Among some of his achievements in office, Espino listed the strides the city has made in transportation, including a 2007 critical needs package, passing the 2008 and 2014 bond programs, advocating for the state to expand Interstate 35W and using gas well funds to catch up on infrastructure.
Transportation will be one of his top priorities again if re-elected, he said. He has new ideas, such as redirecting a portion of the city’s sales tax money from the general fund to a dedicated “lockbox” fund to pay for transportation projects.
One of his more controversial votes — to grant economic development incentives to the Hickman-Majestic Realty partnership for a development planned in the historic Stockyards — is moving forward, with Majestic Realty acquiring the needed property, a task force creating design standards for the area and a new tax increment finance district taking off.
Other goals for a new term include getting the long-awaited sixth patrol division for the Police Department up and running in the far north, expanding the city’s role in education and after-school activities and continuing to create in-fill affordable housing in the central city.
Espino said he supports the council’s recent votes to reduce unfunded pension liabilities, including reducing the multiplier used to calculate benefits to 2.5 percent and raising the number of high-salary years used to determine retirement pay to five years. Overtime pay is not included, unless the overtime is built into the pay base.
Espino lived in north Fort Worth for much of his life. He attended Fort Worth schools, graduated from TCU with a bachelor’s degree in business administration and received his law degree from Southern Methodist University.
Steve Thornton
Thornton, 62, briefly worked as a schoolteacher when he graduated from the University of North Texas and has also worked as a financial planner since 1997. He said his retirement from the Fire Department meant it was time for him to serve the city in other ways.

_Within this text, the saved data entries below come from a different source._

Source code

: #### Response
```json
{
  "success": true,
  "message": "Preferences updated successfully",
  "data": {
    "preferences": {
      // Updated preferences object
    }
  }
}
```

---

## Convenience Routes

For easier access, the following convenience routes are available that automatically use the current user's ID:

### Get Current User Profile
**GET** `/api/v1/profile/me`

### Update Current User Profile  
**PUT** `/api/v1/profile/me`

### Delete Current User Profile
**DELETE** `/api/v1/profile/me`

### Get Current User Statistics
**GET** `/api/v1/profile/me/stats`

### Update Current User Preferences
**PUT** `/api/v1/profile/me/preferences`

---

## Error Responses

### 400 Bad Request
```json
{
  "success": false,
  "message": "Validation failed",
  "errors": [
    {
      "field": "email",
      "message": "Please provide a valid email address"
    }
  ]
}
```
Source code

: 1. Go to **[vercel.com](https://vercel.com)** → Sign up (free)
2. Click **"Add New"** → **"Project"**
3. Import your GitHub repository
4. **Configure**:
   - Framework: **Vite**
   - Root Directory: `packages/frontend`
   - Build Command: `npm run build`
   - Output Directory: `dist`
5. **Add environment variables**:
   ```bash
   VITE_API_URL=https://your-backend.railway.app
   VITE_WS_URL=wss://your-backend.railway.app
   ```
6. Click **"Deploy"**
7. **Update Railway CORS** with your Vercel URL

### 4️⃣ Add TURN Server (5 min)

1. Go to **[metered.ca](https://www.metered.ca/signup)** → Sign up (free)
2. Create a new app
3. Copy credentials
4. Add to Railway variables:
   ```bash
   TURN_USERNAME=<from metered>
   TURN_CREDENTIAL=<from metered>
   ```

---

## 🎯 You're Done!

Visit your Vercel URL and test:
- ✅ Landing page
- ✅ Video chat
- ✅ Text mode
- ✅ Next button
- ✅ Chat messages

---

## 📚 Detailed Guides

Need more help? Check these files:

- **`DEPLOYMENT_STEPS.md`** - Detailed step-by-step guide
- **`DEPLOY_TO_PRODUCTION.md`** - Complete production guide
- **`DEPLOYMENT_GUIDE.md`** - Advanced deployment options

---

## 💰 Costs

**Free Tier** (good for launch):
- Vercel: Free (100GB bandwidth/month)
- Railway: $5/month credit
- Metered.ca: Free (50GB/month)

“I have absolutely nothing against Sal,” Thornton said. “I know that up there in that city government there are a lot of good people, and I liken them to a delicious pot of soup, and it is a great pot of soup. But the problem is, over time it falls into status quo and all those good ingredients to the bottom.”

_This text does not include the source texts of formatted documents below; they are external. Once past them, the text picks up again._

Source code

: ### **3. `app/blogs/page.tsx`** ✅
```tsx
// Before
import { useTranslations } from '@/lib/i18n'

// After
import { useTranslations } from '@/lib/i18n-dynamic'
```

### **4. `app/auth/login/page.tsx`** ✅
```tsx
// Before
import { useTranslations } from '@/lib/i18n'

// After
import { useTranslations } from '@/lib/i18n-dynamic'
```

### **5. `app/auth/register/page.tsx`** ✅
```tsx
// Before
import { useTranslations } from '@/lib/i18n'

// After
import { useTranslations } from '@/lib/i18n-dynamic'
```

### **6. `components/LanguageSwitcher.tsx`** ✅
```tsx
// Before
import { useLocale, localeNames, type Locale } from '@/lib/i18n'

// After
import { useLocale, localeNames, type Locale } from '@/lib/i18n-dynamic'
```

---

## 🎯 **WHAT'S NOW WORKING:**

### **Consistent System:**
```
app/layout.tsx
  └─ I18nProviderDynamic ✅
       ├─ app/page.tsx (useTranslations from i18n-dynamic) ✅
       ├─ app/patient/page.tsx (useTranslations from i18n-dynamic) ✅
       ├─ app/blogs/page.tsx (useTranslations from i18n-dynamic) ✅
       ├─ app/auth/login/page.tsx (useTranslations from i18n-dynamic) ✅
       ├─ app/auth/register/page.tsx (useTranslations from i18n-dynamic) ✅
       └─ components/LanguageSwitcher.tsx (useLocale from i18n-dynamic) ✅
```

Thorton said he is the spoon to “stir it up” at City Hall.
Thornton said his priorities are to focus on roads in disrepair, to improve the city’s involvement in education and to bring some attention to the north side.
“I worked the far north side, and I’m trying to get your kid who broke his arm at 3 o’clock in the afternoon to a hospital, and we can’t get get down the road in our engine,” he said. “And I know we gave incentives to the developer on the north side of the road, and the south side of the road, but why didn’t we fix the road?”
He also has new ideas to bring economic development to the north side, including starting an EB-5 Immigrant Investor Program in Fort Worth.
The program, in use in such cities as Austin and Dallas, brings qualified foreign investors to targeted lower-income areas of cities, and, in exchange, provides green cards for the investors and their dependent relatives.
Thornton said his company, Thornton Wealth Management, lost one such investor looking at Fort Worth’s near north side to Dallas because Fort Worth lacks an EB-5 program.
On pensions, Thornton said they are an important city benefit, and he wants to bring his “background in finance” to the table to face the problem.
“I understand the firemen are upset about the pension issues and I don’t blame them because they got ignored,” Thornton said, referring to the Fort Worth Professional Firefighters Association suing the city over a refusal to let firefighters increase their own contributions.
Thornton, who grew up in San Antonio, moved to Fort Worth from Denton after graduating from college. He first worked as a teacher in Denton schools before becoming an investor in the restaurant business. Thornton became a Fort Worth firefighter in 1988 and earned a master’s degree at the University of Dallas in Irving in 1994.